Cassandra data modelling is a bit of a mine field. You have more directions that could go wrong than ones could not. I found very few people who can model the in it the right way. I am not one of those people either. After re-reading everything that is available about data modelling in Cassandra I still not sure how to cover all use cases.
I once had the displeasure of building a smallish Cassandra cluster that did a 1million insert/s. It was not a fun experience. 0/10 would not recommend again.
My biggest takeaway is that it was incredibly easy to get Cassandra into a bad state (GCs that never finish, oom errors) by just sending it traffic. This was a stark contrast to other systems I’ve worked with where overload results in high latency and backpressure and is generally resolved when the load is withdrawn. At that time my recommendation would have been “no really, don’t use Cassandra unless you’re absolutely sure you need it and nothing else will work”. For the love of all that’s holy don’t use it for your account database because “we want to be able to handle the scale some day”. For some companies that needed to do certain types of horizontally scalable writes and didn’t have strong consistency requirements and are willing to spend alot of people-time on the problem, it can be an option.
What would I use instead these days? Depends on the use case. Would use clickhouse if I could shoehorn it in. GCP Big Query is great for some types of high latency analytics. Vitess or sharded mysql if I needed something horizontally scalable but relational and transactional. Maybe cloud spanner. I’d use vanilla mysql/postgres if I could.
I got burned by Cassandra Counters, too. Wrote about it in this long blog post about Cassandra data modeling:
(Search “counters” for the relevant section.)
Interesting to me because in a past life (about 5ish years ago) I was working at a web advertising company. The company was in the process of switching from having statistics in MySQL and counting things with queries like SELECT hour, count(*) FROM hits WHERE customerId=? GROUP BY hour, to storing everything in Cassandra instead with counters precomputed for all of the roll-ups (e.g. one counter for each (customerId, hour) pair).
SELECT hour, count(*) FROM hits WHERE customerId=? GROUP BY hour
I say it was in that process because the company died ignomiously, being bought out by a competitor AFAIK for a rather modest sum. I don’t think this was Cassandra’s fault though. ;)

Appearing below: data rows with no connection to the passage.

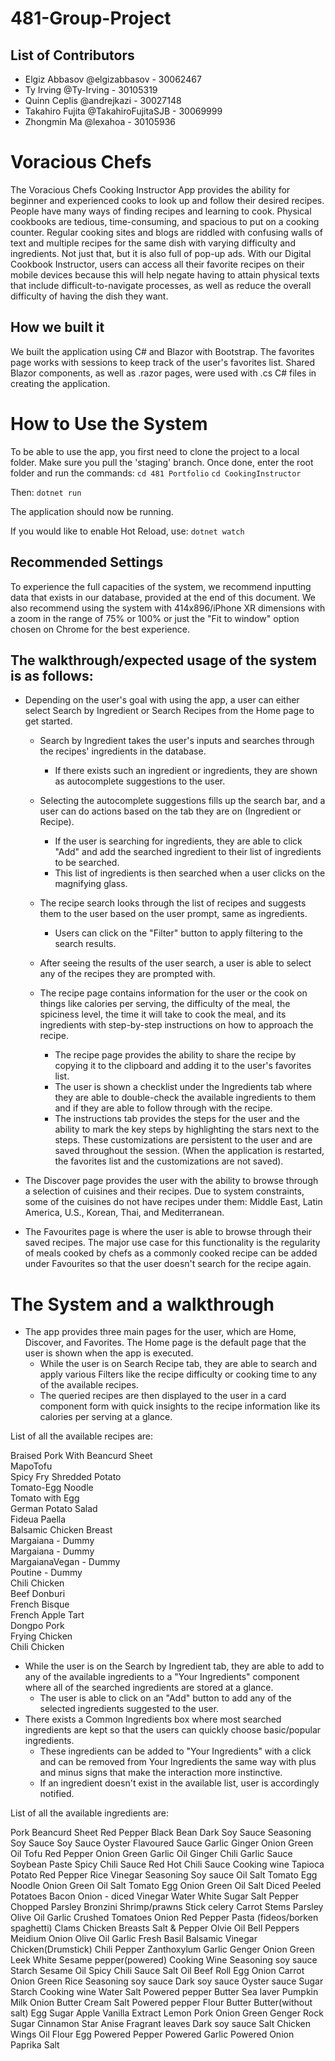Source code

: # 481-Group-Project
## List of Contributors
- Elgiz Abbasov @elgizabbasov - 30062467
- Ty Irving @Ty-Irving - 30105319
- Quinn Ceplis @andrejkazi - 30027148
- Takahiro Fujita @TakahiroFujitaSJB - 30069999
- Zhongmin Ma @lexahoa - 30105936


# Voracious Chefs
The Voracious Chefs Cooking Instructor App provides the ability for beginner and experienced cooks to look up and follow their desired recipes. People have many ways of finding recipes and learning to cook. Physical cookbooks are tedious, time-consuming, and spacious to put on a cooking counter. Regular cooking sites and blogs are riddled with confusing walls of text and multiple recipes for the same dish with varying difficulty and ingredients. Not just that, but it is also full of pop-up ads. With our Digital Cookbook Instructor, users can access all their favorite recipes on their mobile devices because this will help negate having to attain physical texts that include difficult-to-navigate processes, as well as reduce the overall difficulty of having the dish they want.

## How we built it
We built the application using C# and Blazor with Bootstrap. The favorites page works with sessions to keep track of the user's favorites list. Shared Blazor components, as well as .razor pages, were used with .cs C# files in creating the application.

# How to Use the System
To be able to use the app, you first need to clone the project to a local folder. Make sure you pull the 'staging' branch. Once done, enter the root folder and run the commands:
`cd 481 Portfolio`
`cd CookingInstructor`

Then:
`dotnet run`

The application should now be running.

If you would like to enable Hot Reload, use:
`dotnet watch`

## Recommended Settings
To experience the full capacities of the system, we recommend inputting data that exists in our database, provided at the end of this document. We also recommend using the system with 414x896/iPhone XR dimensions with a zoom in the range of 75% or 100% or just the "Fit to window" option chosen on Chrome for the best experience. 

## The walkthrough/expected usage of the system is as follows:
* Depending on the user's goal with using the app, a user can either select Search by Ingredient or Search Recipes from the Home page to get started. 
    * Search by Ingredient takes the user's inputs and searches through the recipes' ingredients in the database. 
        * If there exists such an ingredient or ingredients, they are shown as autocomplete suggestions to the user. 
    * Selecting the autocomplete suggestions fills up the search bar, and a user can do actions based on the tab they are on (Ingredient or Recipe). 
        * If the user is searching for ingredients, they are able to click "Add" and add the searched ingredient to their list of ingredients to be searched. 
        * This list of ingredients is then searched when a user clicks on the magnifying glass. 
    * The recipe search looks through the list of recipes and suggests them to the user based on the user prompt, same as ingredients. 
        * Users can click on the "Filter" button to apply filtering to the search results.

    * After seeing the results of the user search, a user is able to select any of the recipes they are prompted with. 
    * The recipe page contains information for the user or the cook on things like calories per serving, the difficulty of the meal, the spiciness level, the time it will take to cook the meal, and its ingredients with step-by-step instructions on how to approach the recipe.
        * The recipe page provides the ability to share the recipe by copying it to the clipboard and adding it to the user's favorites list. 
        * The user is shown a checklist under the Ingredients tab where they are able to double-check the available ingredients to them and if they are able to follow through with the recipe. 
        * The instructions tab provides the steps for the user and the ability to mark the key steps by highlighting the stars next to the steps. These customizations are persistent to the user and are saved throughout the session. (When the application is restarted, the favorites list and the customizations are not saved).

* The Discover page provides the user with the ability to browse through a selection of cuisines and their recipes. Due to system constraints, some of the cuisines do not have recipes under them: Middle East, Latin America, U.S., Korean, Thai, and Mediterranean.

* The Favourites page is where the user is able to browse through their saved recipes. The major use case for this functionality is the regularity of meals cooked by chefs as a commonly cooked recipe can be added under Favourites so that the user doesn't search for the recipe again.

# The System and a walkthrough
* The app provides three main pages for the user, which are Home, Discover, and Favorites. The Home page is the default page that the user is shown when the app is executed.
    * While the user is on Search Recipe tab, they are able to search and apply various Filters like the recipe difficulty or cooking time to any of the available recipes. 
    * The queried recipes are then displayed to the user in a card component form with quick insights to the recipe information like its calories per serving at a glance. 

List of all the available recipes are: 

Braised Pork With Beancurd Sheet  
MapoTofu  
Spicy Fry Shredded Potato  
Tomato-Egg Noodle  
Tomato with Egg  
German Potato Salad  
Fideua Paella  
Balsamic Chicken Breast  
Margaiana - Dummy  
Margaiana - Dummy  
MargaianaVegan - Dummy  
Poutine - Dummy  
Chili Chicken  
Beef Donburi  
French Bisque  
French Apple Tart  
Dongpo Pork  
Frying Chicken  
Chili Chicken  



* While the user is on the Search by Ingredient tab, they are able to add to any of the available ingredients to a "Your Ingredients" component where all of the searched ingredients are stored at a glance. 
    * The user is able to click on an "Add" button to add any of the selected ingredients suggested to the user. 
* There exists a Common Ingredients box where most searched ingredients are kept so that the users can quickly choose basic/popular ingredients.
    * These ingredients can be added to "Your Ingredients" with a click and can be removed from Your Ingredients the same way with plus and minus signs that make the interaction more instinctive. 
    * If an ingredient doesn't exist in the available list, user is accordingly notified. 
    
List of all the available ingredients are:

Pork
Beancurd Sheet
Red Pepper
Black Bean
Dark Soy Sauce
Seasoning Soy Sauce
Soy Sauce
Oyster Flavoured Sauce
Garlic
Ginger
Onion Green
Oil
Tofu
Red Pepper
Onion Green
Garlic
Oil
Ginger
Chili Garlic Sauce
Soybean Paste
Spicy Chili Sauce
Red Hot Chili Sauce
Cooking wine
Tapioca
Potato
Red Pepper
Rice Vinegar
Seasoning Soy sauce
Oil
Salt
Tomato
Egg
Noodle
Onion Green
Oil
Salt
Tomato
Egg
Onion Green
Oil
Salt
Diced Peeled Potatoes
Bacon
Onion - diced
Vinegar
Water
White Sugar
Salt
Pepper
Chopped Parsley
Bronzini
Shrimp/prawns
Stick celery
Carrot
Stems Parsley
Olive Oil
Garlic
Crushed Tomatoes
Onion
Red Pepper
Pasta (fideos/borken spaghetti)
Clams
Chicken Breasts
Salt & Pepper
Olvie Oil
Bell Peppers
Meidium Onion
Olive Oil
Garlic
Fresh Basil
Balsamic Vinegar
Chicken(Drumstick)
Chili Pepper
Zanthoxylum
Garlic
Genger
Onion Green
Leek
White Sesame
pepper(powered)
Cooking Wine
Seasoning soy sauce
Starch
Sesame Oil
Spicy Chili Sauce
Salt
Oil
Beef Roll
Egg
Onion
Carrot
Onion Green
Rice
Seasoning soy sauce
Dark soy sauce
Oyster sauce
Sugar
Starch
Cooking wine
Water
Salt
Powered pepper
Butter
Sea laver
Pumpkin
Milk
Onion
Butter
Cream
Salt
Powered pepper
Flour
Butter
Butter(without salt)
Egg
Sugar
Apple
Vanilla Extract
Lemon
Pork
Onion Green
Genger
Rock Sugar
Cinnamon
Star Anise
Fragrant leaves
Dark soy sauce
Salt
Chicken Wings
Oil
Flour
Egg
Powered Pepper
Powered Garlic
Powered Onion
Paprika
Salt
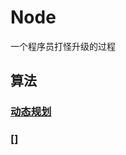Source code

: # Node
一个程序员打怪升级的过程

## 算法
### [动态规划](https://github.com/owen199711/Node/blob/main/%E5%8A%A8%E6%80%81%E8%A7%84%E5%88%92.md)
### []
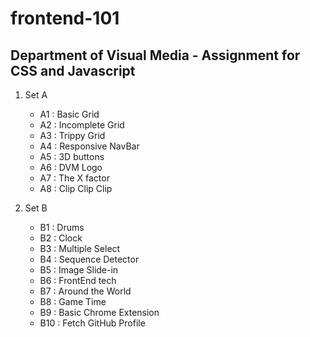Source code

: # frontend-101
## Department of Visual Media - Assignment for CSS and Javascript
1. Set A
    - A1 : Basic Grid
    - A2 : Incomplete Grid
    - A3 : Trippy Grid
    - A4 : Responsive NavBar
    - A5 : 3D buttons
    - A6 : DVM Logo
    - A7 : The X factor
    - A8 : Clip Clip Clip
    
2. Set B 
    - B1 : Drums
    - B2 : Clock
    - B3 : Multiple Select
    - B4 : Sequence Detector
    - B5 : Image Slide-in
    - B6 : FrontEnd tech
    - B7 : Around the World
    - B8 : Game Time
    - B9 : Basic Chrome Extension
    - B10 : Fetch GitHub Profile
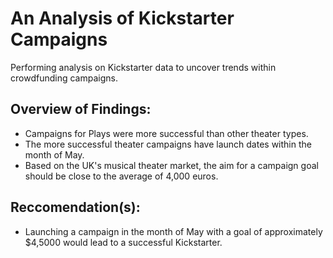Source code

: # An Analysis of Kickstarter Campaigns
Performing analysis on Kickstarter data to uncover trends within crowdfunding campaigns. 

## Overview of Findings:
- Campaigns for Plays were more successful than other theater types. 
- The more successful theater campaigns have launch dates within the month of May.
- Based on the UK's musical theater market, the aim for a campaign goal should be close to the average of 4,000 euros.

## Reccomendation(s): 
- Launching a campaign in the month of May with a goal of approximately $4,5000 would lead to a successful Kickstarter.
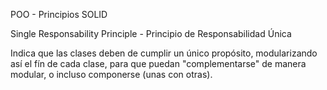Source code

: POO - Principios SOLID

Single Responsability Principle - Principio de Responsabilidad Única

Indica que las clases deben de cumplir un único propósito, modularizando así el fín de cada clase, 
para que puedan "complementarse" de manera modular, o incluso componerse (unas con otras).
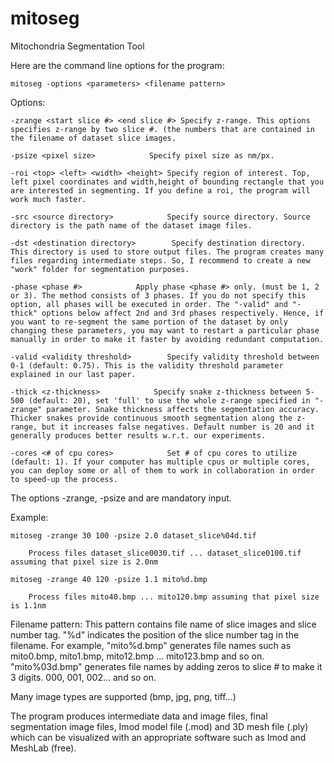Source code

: # mitoseg
Mitochondria Segmentation Tool

Here are the command line options for the program:

    mitoseg -options <parameters> <filename pattern>

Options:

    -zrange <start slice #> <end slice #> Specify z-range. This options specifies z-range by two slice #. (the numbers that are contained in the filename of dataset slice images.

    -psize <pixel size>            Specify pixel size as nm/px.

    -roi <top> <left> <width> <height> Specify region of interest. Top, left pixel coordinates and width,height of bounding rectangle that you are interested in segmenting. If you define a roi, the program will work much faster.

    -src <source directory>            Specify source directory. Source directory is the path name of the dataset image files.

    -dst <destination directory>        Specify destination directory. This directory is used to store output files. The program creates many files regarding intermediate steps. So, I recommend to create a new "work" folder for segmentation purposes.

    -phase <phase #>            Apply phase <phase #> only. (must be 1, 2 or 3). The method consists of 3 phases. If you do not specify this option, all phases will be executed in order. The "-valid" and "-thick" options below affect 2nd and 3rd phases respectively. Hence, if you want to re-segment the same portion of the dataset by only changing these parameters, you may want to restart a particular phase manually in order to make it faster by avoiding redundant computation.

    -valid <validity threshold>        Specify validity threshold between 0-1 (default: 0.75). This is the validity threshold parameter explained in our last paper.

    -thick <z-thickness>            Specify snake z-thickness between 5-500 (default: 20), set 'full' to use the whole z-range specified in "-zrange" parameter. Snake thickness affects the segmentation accuracy. Thicker snakes provide continuous smooth segmentation along the z-range, but it increases false negatives. Default number is 20 and it generally produces better results w.r.t. our experiments.

    -cores <# of cpu cores>            Set # of cpu cores to utilize (default: 1). If your computer has multiple cpus or multiple cores, you can deploy some or all of them to work in collaboration in order to speed-up the process.

The options -zrange, -psize and <filename pattern> are mandatory input.

Example:

    mitoseg -zrange 30 100 -psize 2.0 dataset_slice%04d.tif
    
        Process files dataset_slice0030.tif ... dataset_slice0100.tif assuming that pixel size is 2.0nm
        
    mitoseg -zrange 40 120 -psize 1.1 mito%d.bmp
    
        Process files mito40.bmp ... mito120.bmp assuming that pixel size is 1.1nm

Filename pattern: This pattern contains file name of slice images and slice number tag. "%d" indicates the position of the slice number tag in the filename. For example, "mito%d.bmp" generates file names such as mito0.bmp, mito1.bmp, mito12.bmp ... mito123.bmp and so on.
"mito%03d.bmp" generates file names by adding zeros to slice # to make it 3 digits. 000, 001, 002... and so on.

Many image types are supported (bmp, jpg, png, tiff...)

The program produces intermediate data and image files, final segmentation image files, Imod model file (.mod) and 3D mesh file (.ply) which can be visualized with an appropriate software such as Imod and MeshLab (free).
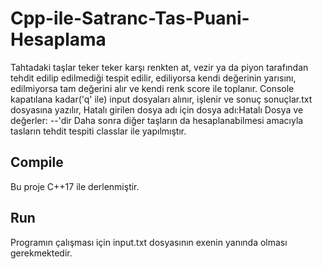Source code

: # Cpp-ile-Satranc-Tas-Puani-Hesaplama
Tahtadaki taşlar teker teker karşı renkten at, vezir ya da piyon tarafından tehdit edilip edilmediği tespit edilir,
ediliyorsa kendi değerinin yarısını, edilmiyorsa tam değerini alır ve kendi renk score ile toplanır.
Console kapatılana kadar('q' ile) input dosyaları alınır, işlenir ve sonuç sonuçlar.txt dosyasına yazılır,
Hatalı girilen dosya adı için dosya adı:Hatalı Dosya ve değerler: --'dir
Daha sonra diğer taşların da hesaplanabilmesi amacıyla tasların tehdit tespiti classlar ile yapılmıştır.

## Compile
Bu proje C++17 ile derlenmiştir.

## Run
Programın çalışması için input.txt dosyasının exenin yanında olması gerekmektedir.
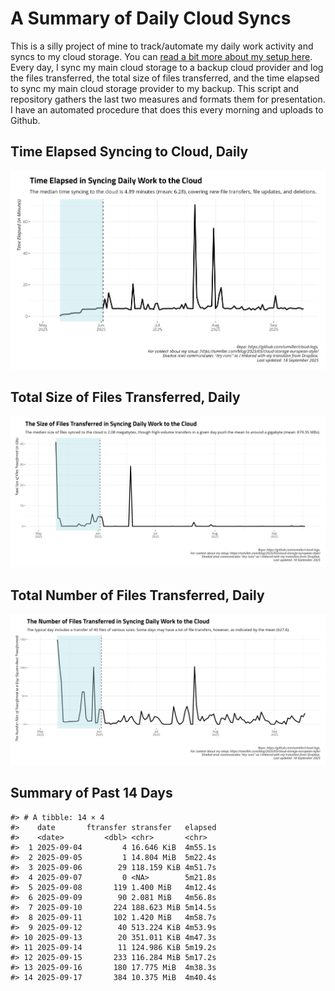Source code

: # A Summary of Daily Cloud Syncs

This is a silly project of mine to track/automate my daily work activity
and syncs to my cloud storage. You can [read a bit more about my setup
here](https://svmiller.com/blog/2025/05/cloud-storage-european-style/).
Every day, I sync my main cloud storage to a backup cloud provider and
log the files transferred, the total size of files transferred, and the
time elapsed to sync my main cloud storage provider to my backup. This
script and repository gathers the last two measures and formats them for
presentation. I have an automated procedure that does this every morning
and uploads to Github.

## Time Elapsed Syncing to Cloud, Daily

![](time-elapsed.png)

## Total Size of Files Transferred, Daily

![](size-transferred.png)

## Total Number of Files Transferred, Daily

![](files-transferred.png)

## Summary of Past 14 Days

    #> # A tibble: 14 × 4
    #>    date       ftransfer stransfer   elapsed
    #>    <date>         <dbl> <chr>       <chr>  
    #>  1 2025-09-04         4 16.646 KiB  4m55.1s
    #>  2 2025-09-05         1 14.804 MiB  5m22.4s
    #>  3 2025-09-06        29 118.159 KiB 4m51.7s
    #>  4 2025-09-07         0 <NA>        5m21.8s
    #>  5 2025-09-08       119 1.400 MiB   4m12.4s
    #>  6 2025-09-09        90 2.081 MiB   4m56.8s
    #>  7 2025-09-10       224 188.623 MiB 5m14.5s
    #>  8 2025-09-11       102 1.420 MiB   4m58.7s
    #>  9 2025-09-12        40 513.224 KiB 4m53.9s
    #> 10 2025-09-13        20 351.011 KiB 4m47.3s
    #> 11 2025-09-14        11 124.986 KiB 5m19.2s
    #> 12 2025-09-15       233 116.284 MiB 5m17.2s
    #> 13 2025-09-16       180 17.775 MiB  4m38.3s
    #> 14 2025-09-17       384 10.375 MiB  4m40.4s
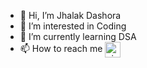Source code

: - 👋 Hi, I’m Jhalak Dashora
- 👀 I’m interested in Coding
- 🌱 I’m currently learning DSA
- 📫 How to reach me <a href = "https://in.linkedin.com/in/jhalak-dashora-4194461a2"><img align="center" src="https://i.pinimg.com/originals/de/b4/6f/deb46f02a59e3b3a2aa58fac16290d63.gif" alt="nirmal-silwal" height="25" width="25" /></a>

<!---
J2001d/J2001d is a ✨ special ✨ repository because its `README.md` (this file) appears on your GitHub profile.
You can click the Preview link to take a look at your changes.
--->
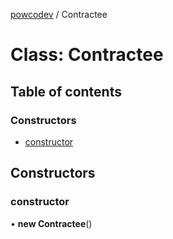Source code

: [powcodev](../README.md) / Contractee

# Class: Contractee

## Table of contents

### Constructors

- [constructor](Contractee.md#constructor)

## Constructors

### constructor

• **new Contractee**()
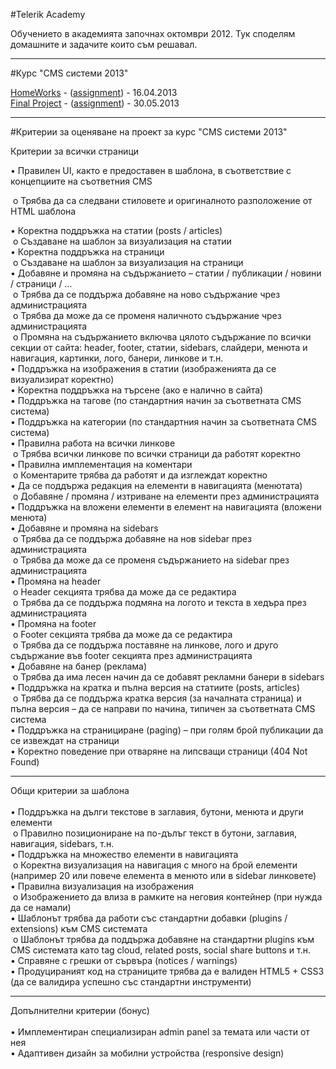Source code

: #Telerik Academy

Обучението в академията започнах октомври 2012. Тук споделям домашните и задачите които съм решавал.

---
#Курс "CMS системи 2013"

[HomeWorks](https://github.com/kancho-kanchev/Telerik/tree/master/CMS%20Systems) - ([assignment](https://github.com/kancho-kanchev/Telerik/blob/master/CMS%20Systems/README.md)) - 16.04.2013<br/>
[Final Project](https://github.com/kancho-kanchev/Telerik-CMS-Course-2013-Final-Project) - ([assignment](https://github.com/kancho-kanchev/Telerik-CMS-Course-2013-Final-Project/tree/master/Project-2)) - 30.05.2013<br/>

---
#Критерии за оценяване на проект за курс "CMS системи 2013"

Критерии за всички страници

•	Правилен UI, както е предоставен в шаблона, в съответствие с концепциите на съответния CMS<br/>

&nbsp;o	Трябва да са следвани стиловете и оригиналното разположение от HTML шаблона<br/>

•	Коректна поддръжка на статии (posts / articles)<br/>
&nbsp;o	Създаване на шаблон за визуализация на статии<br/>
•	Коректна поддръжка на страници<br/>
&nbsp;o	Създаване на шаблон за визуализация на страници<br/>
•	Добавяне и промяна на съдържанието – статии / публикации / новини / страници / …<br/>
&nbsp;o	Трябва да се поддържа добавяне на ново съдържание чрез администрацията<br/>
&nbsp;o	Трябва да може да се променя наличното съдържание чрез администрацията<br/>
&nbsp;o	Промяна на съдържанието включва цялото съдържание по всички секции от сайта: header, footer, статии, sidebars, слайдери, менюта и навигация, картинки, лого, банери, линкове и т.н.<br/>
•	Поддръжка на изображения в статии (изображенията да се визуализират коректно)<br/>
•	Коректна поддръжка на търсене (ако е налично в сайта)<br/>
•	Поддръжка на тагове (по стандартния начин за съответната CMS система)<br/>
•	Поддръжка на категории (по стандартния начин за съответната CMS система)<br/>
•	Правилна работа на всички линкове<br/>
&nbsp;o	Трябва всички линкове по всички страници да работят коректно<br/>
•	Правилна имплементация на коментари<br/>
&nbsp;o	Коментарите трябва да работят и да изглеждат коректно<br/>
•	Да се поддържа редакция на елементи в навигацията (менютата)<br/>
&nbsp;o	Добавяне / промяна / изтриване на елементи през администрацията<br/>
•	Поддръжка на вложени елементи в елемент на навигацията (вложени менюта)<br/>
•	Добавяне и промяна на sidebars<br/>
&nbsp;o	Трябва да се поддържа добавяне на нов sidebar през администрацията<br/>
&nbsp;o	Трябва да може да се променя съдържанието на sidebar през администрацията<br/>
•	Промяна на header<br/>
&nbsp;o	Header секцията трябва да може да се редактира<br/>
&nbsp;o	Трябва да се поддържа подмяна на логото и текста в хедъра през администрацията<br/>
•	Промяна на footer<br/>
&nbsp;o	Footer секцията трябва да може да се редактира<br/>
&nbsp;o	Трябва да се поддържа поставяне на линкове, лого и друго съдържание във footer секцията през администрацията<br/>
•	Добавяне на банер (реклама)<br/>
&nbsp;o	Трябва да има лесен начин да се добавят рекламни банери в sidebars<br/>
•	Поддръжка на кратка и пълна версия на статиите (posts, articles)<br/>
&nbsp;o	Трябва да се поддържа кратка версия (за началната страница) и пълна версия – да се направи по начина, типичен за съответната CMS система<br/>
•	Поддръжка на странициране (paging) – при голям брой публикации да се извеждат на страници<br/>
•	Коректно поведение при отваряне на липсващи страници (404 Not Found)

---
Общи критерии за шаблона<br/>
<br/>
•	Поддръжка на дълги текстове в заглавия, бутони, менюта и други елементи<br/>
&nbsp;o	Правилно позициониране на по-дълъг текст в бутони, заглавия, навигация, sidebars, т.н.<br/>
•	Поддръжка на множество елементи в навигацията<br/>
&nbsp;o	Коректна визуализация на навигация с много на брой елементи (например 20 или повече елемента в менюто или в sidebar линковете)<br/>
•	Правилна визуализация на изображения <br/>
&nbsp;o	Изображението да влиза в рамките на неговия контейнер (при нужда да се намали)<br/>
•	Шаблонът трябва да работи със стандартни добавки (plugins / extensions) към CMS системата<br/>
&nbsp;o	Шаблонът трябва да поддържа добавяне на стандартни plugins към CMS системата като tag cloud, related posts, social share buttons и т.н.<br/>
•	Справяне с грешки от сървъра (notices / warnings)<br/>
•	Продуцираният код на страниците трябва да е валиден HTML5 + CSS3 (да се валидира успешно със стандартни инструменти)

---
Допълнителни критерии (бонус)<br/>
<br/>
•	Имплементиран специализиран admin panel за темата или части от нея<br/>
•	Адаптивен дизайн за мобилни устройства (responsive design)<br/>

The thing I’d be super interested to know, which this article didn’t get into at all (*), is why the use of counter columns was so much more expensive for them than regular upserts. Never benchmarked it myself but at the time I was told that Cassandra counter increments were cheaper than regular upserts - precisely because of the crappy (non-idempotent, prone to under- or over-counting) semantics.
(* No blame for not digging into the root cause, it’d probably take a bunch of effort.)